La situation des 370 millions de membres des communautés autochtones à travers le monde, répartis dans 90 pays, a également été discutée lors du séminaire promu par l’Université internationale de La Rioja, en Espagne, avec des interventions en ligne d’experts de divers pays d’Amérique latine. Cela mit également en évidence l’extrême vulnérabilité des communautés autochtones face au coronavirus et la lenteur avec laquelle les mesures légales sont prises pour garantir les droits de ces peuples. La discrimination commence souvent par rendre invisible une réalité sociale : c’est le cas au Chili, où la diversité ethnique (9 % de la population est d’origine indigène) est totalement absente du texte constitutionnel : ce n’est pas par hasard qu’on veuille le réécrire !

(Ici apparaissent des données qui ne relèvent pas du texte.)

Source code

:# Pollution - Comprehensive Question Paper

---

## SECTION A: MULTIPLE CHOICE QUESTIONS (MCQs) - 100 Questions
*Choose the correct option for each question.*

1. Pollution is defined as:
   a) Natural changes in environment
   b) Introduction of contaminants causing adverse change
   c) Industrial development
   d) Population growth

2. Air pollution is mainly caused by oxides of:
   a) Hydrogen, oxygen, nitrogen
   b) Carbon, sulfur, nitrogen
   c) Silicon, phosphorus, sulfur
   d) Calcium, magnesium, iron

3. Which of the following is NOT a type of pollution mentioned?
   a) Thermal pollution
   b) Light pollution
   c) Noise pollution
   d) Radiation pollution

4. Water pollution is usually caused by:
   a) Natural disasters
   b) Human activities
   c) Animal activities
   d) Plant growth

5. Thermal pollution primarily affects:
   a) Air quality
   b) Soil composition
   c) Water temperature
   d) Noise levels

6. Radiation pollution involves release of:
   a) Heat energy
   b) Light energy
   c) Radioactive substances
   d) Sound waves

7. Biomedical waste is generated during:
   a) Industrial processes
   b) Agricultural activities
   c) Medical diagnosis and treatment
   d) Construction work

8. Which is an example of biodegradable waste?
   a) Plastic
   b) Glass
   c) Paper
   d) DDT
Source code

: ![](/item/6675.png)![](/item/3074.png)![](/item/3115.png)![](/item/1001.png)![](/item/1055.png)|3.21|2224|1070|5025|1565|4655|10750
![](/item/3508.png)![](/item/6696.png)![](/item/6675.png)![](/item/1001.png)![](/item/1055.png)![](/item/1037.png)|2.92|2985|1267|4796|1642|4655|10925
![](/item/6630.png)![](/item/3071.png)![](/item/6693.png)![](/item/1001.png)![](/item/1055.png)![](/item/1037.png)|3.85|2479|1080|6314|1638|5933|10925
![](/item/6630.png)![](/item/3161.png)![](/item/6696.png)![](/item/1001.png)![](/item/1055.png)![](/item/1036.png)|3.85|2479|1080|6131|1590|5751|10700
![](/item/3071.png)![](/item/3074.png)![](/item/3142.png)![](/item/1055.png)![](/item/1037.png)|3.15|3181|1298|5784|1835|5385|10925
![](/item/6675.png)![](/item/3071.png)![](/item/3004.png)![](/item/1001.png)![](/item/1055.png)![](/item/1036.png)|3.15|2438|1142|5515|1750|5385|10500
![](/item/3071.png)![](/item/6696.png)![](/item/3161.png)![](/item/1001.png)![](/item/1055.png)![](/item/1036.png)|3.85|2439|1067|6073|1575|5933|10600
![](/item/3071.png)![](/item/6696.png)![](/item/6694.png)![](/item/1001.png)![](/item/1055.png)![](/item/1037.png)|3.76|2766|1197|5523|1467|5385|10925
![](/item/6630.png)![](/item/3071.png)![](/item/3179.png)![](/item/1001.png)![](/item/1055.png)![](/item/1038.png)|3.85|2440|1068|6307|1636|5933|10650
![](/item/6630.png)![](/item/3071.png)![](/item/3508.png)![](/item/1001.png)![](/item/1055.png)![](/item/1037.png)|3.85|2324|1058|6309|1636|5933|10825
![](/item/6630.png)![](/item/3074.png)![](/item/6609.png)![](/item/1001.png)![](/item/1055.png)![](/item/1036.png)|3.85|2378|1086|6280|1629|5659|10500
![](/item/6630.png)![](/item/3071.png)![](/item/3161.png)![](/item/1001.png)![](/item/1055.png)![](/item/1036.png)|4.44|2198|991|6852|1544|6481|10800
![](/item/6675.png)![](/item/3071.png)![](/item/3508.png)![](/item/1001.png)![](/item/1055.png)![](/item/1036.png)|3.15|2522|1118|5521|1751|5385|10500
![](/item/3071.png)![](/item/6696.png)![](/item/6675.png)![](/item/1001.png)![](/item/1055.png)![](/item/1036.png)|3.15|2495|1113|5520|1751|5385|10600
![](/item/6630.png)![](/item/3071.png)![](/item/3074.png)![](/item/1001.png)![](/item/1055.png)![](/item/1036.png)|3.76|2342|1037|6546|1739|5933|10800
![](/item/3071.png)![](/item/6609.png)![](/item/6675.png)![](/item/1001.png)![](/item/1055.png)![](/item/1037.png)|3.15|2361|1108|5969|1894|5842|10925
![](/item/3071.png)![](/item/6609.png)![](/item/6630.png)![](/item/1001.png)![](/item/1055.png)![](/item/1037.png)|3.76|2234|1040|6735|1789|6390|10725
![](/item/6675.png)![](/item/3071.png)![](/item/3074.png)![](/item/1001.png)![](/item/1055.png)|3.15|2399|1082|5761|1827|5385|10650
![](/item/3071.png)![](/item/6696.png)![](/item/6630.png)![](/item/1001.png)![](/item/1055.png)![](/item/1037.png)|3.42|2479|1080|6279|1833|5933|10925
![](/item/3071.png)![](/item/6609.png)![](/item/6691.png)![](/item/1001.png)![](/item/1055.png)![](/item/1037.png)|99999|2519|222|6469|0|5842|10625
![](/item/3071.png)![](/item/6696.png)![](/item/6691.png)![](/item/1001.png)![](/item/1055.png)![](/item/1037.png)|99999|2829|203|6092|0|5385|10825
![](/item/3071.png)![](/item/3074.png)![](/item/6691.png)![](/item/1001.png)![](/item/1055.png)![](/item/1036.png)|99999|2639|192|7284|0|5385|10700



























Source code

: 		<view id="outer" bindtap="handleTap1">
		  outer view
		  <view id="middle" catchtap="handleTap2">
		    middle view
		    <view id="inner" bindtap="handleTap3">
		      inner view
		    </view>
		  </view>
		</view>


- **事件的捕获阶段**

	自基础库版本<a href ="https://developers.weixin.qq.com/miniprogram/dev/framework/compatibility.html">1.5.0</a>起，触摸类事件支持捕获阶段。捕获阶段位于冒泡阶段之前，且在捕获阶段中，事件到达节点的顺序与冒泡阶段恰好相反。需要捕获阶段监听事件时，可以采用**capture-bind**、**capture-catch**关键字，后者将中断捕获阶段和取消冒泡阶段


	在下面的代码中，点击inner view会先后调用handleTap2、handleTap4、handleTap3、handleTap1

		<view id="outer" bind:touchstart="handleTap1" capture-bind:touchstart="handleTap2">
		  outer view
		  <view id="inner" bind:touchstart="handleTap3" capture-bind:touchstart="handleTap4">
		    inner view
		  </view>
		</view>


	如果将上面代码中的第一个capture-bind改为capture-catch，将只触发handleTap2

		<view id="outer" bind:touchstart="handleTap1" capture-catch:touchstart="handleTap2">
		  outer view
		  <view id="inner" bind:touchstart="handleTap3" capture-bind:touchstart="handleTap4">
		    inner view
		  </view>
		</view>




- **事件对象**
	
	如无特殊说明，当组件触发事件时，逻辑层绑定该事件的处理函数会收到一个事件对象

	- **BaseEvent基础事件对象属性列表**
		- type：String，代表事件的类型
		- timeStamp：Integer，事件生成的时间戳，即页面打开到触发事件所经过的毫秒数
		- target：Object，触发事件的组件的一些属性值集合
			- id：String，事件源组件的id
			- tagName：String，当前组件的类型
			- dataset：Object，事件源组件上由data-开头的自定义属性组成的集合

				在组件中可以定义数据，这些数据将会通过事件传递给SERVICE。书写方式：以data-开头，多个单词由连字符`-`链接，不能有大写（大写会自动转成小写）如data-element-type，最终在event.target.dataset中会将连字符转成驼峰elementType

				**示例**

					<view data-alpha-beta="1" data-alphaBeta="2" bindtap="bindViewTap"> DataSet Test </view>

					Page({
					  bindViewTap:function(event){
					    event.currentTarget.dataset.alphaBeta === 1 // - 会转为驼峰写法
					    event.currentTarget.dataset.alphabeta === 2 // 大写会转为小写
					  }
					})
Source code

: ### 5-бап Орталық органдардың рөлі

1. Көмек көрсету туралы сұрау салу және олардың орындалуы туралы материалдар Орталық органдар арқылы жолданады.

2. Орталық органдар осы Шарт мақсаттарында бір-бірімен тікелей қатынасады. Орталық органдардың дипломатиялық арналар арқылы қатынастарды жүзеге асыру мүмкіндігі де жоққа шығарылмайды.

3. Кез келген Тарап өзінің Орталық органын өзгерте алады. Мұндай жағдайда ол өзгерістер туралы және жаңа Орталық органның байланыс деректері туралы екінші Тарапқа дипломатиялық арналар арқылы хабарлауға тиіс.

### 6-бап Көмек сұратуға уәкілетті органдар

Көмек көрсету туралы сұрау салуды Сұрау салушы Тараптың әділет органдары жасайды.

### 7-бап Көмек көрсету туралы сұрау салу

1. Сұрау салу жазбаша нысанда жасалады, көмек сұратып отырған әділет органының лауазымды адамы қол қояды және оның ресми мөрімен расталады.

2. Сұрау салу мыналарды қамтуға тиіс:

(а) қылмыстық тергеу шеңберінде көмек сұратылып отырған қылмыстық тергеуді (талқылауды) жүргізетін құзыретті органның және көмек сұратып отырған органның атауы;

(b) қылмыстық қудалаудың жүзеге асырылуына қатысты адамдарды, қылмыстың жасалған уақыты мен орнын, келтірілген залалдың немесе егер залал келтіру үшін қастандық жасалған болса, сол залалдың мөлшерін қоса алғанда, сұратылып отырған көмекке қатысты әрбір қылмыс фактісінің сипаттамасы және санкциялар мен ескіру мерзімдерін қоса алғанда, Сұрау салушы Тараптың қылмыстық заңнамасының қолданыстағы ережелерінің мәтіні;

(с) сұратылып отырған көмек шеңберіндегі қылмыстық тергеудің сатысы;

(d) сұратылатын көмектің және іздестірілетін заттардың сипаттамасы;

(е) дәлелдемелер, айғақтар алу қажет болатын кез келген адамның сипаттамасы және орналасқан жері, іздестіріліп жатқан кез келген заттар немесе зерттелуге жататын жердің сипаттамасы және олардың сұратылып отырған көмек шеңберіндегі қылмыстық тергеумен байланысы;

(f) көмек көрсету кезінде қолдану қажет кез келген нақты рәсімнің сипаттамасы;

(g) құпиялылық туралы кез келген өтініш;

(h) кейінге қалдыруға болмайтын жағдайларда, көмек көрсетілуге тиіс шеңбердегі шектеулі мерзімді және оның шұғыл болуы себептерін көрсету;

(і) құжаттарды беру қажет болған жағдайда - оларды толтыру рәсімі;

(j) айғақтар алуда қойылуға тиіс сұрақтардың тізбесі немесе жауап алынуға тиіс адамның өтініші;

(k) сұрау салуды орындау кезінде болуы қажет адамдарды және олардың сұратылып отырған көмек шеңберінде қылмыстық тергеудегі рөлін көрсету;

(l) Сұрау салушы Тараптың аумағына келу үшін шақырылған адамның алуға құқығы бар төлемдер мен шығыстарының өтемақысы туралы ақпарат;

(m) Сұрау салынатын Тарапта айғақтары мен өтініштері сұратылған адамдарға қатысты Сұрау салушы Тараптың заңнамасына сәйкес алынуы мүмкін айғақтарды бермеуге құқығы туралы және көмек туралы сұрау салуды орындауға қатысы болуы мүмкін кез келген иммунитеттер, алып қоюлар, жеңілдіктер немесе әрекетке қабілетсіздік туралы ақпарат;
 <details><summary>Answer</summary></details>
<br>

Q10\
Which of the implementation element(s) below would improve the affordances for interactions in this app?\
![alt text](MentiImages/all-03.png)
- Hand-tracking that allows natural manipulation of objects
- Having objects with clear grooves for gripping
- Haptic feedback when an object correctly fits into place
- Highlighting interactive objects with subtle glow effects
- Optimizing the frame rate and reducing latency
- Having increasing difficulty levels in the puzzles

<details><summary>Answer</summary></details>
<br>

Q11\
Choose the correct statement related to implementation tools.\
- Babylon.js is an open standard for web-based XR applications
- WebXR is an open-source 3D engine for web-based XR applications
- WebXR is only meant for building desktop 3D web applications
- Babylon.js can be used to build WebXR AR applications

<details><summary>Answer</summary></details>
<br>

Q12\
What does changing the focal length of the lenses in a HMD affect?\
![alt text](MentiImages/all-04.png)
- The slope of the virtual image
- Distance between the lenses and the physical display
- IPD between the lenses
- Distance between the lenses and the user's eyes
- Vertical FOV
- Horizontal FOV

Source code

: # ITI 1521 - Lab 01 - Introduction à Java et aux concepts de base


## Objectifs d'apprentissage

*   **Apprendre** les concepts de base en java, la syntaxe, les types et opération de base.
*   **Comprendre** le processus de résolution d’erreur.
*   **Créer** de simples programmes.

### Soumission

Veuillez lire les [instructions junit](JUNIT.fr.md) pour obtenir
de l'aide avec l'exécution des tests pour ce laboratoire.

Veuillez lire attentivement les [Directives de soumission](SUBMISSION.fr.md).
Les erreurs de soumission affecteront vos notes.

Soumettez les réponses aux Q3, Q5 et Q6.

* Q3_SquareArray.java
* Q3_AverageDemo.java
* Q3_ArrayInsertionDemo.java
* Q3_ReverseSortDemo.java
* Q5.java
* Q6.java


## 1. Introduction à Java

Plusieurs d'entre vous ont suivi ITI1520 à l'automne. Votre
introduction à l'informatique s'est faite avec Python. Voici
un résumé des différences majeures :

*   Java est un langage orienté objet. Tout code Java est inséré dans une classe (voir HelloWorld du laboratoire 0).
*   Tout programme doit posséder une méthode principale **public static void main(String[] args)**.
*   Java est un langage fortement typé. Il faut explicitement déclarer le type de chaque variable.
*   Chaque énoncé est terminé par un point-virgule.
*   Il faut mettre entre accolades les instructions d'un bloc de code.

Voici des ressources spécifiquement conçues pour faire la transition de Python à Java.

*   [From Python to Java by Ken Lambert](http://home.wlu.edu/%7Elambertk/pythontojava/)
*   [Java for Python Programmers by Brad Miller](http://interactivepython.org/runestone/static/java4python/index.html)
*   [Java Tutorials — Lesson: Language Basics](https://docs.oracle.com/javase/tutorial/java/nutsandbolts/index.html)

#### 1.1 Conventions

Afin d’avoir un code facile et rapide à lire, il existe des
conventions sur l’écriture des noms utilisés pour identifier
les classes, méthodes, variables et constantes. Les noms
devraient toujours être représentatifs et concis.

La sagesse de ces cultures doit être récupérée si nous voulons trouver l’équilibre avec les écosystèmes. Ils ont beaucoup à nous apprendre. Il y a des années, dans la province de Santa Fe, dans l’est de l’Argentine, il y avait un problème de potabilité des eaux d’une rivière en raison de la présence de substances naturelles toxiques. Les autorités étaient sur le point d’intervenir radicalement dans la région, en construisant des stations d’épuration pour le traitement des eaux. Providentiellement, certains experts ont d’abord voulu entendre la communauté autochtone locale. Les indigènes ont montré ce qu’ils avaient appris de leurs ancêtres : planter sur le bord de la rivière quelques espèces d’arbres qui ont la capacité de neutraliser ces substances toxiques. Le problème fut résolu, l’écosystème fut respecté, du gaspillage et des infrastructures inutiles furent évités. Par-dessus tout, on a découvert la richesse et la valeur d’une culture qui, depuis toujours, était présente dans la région.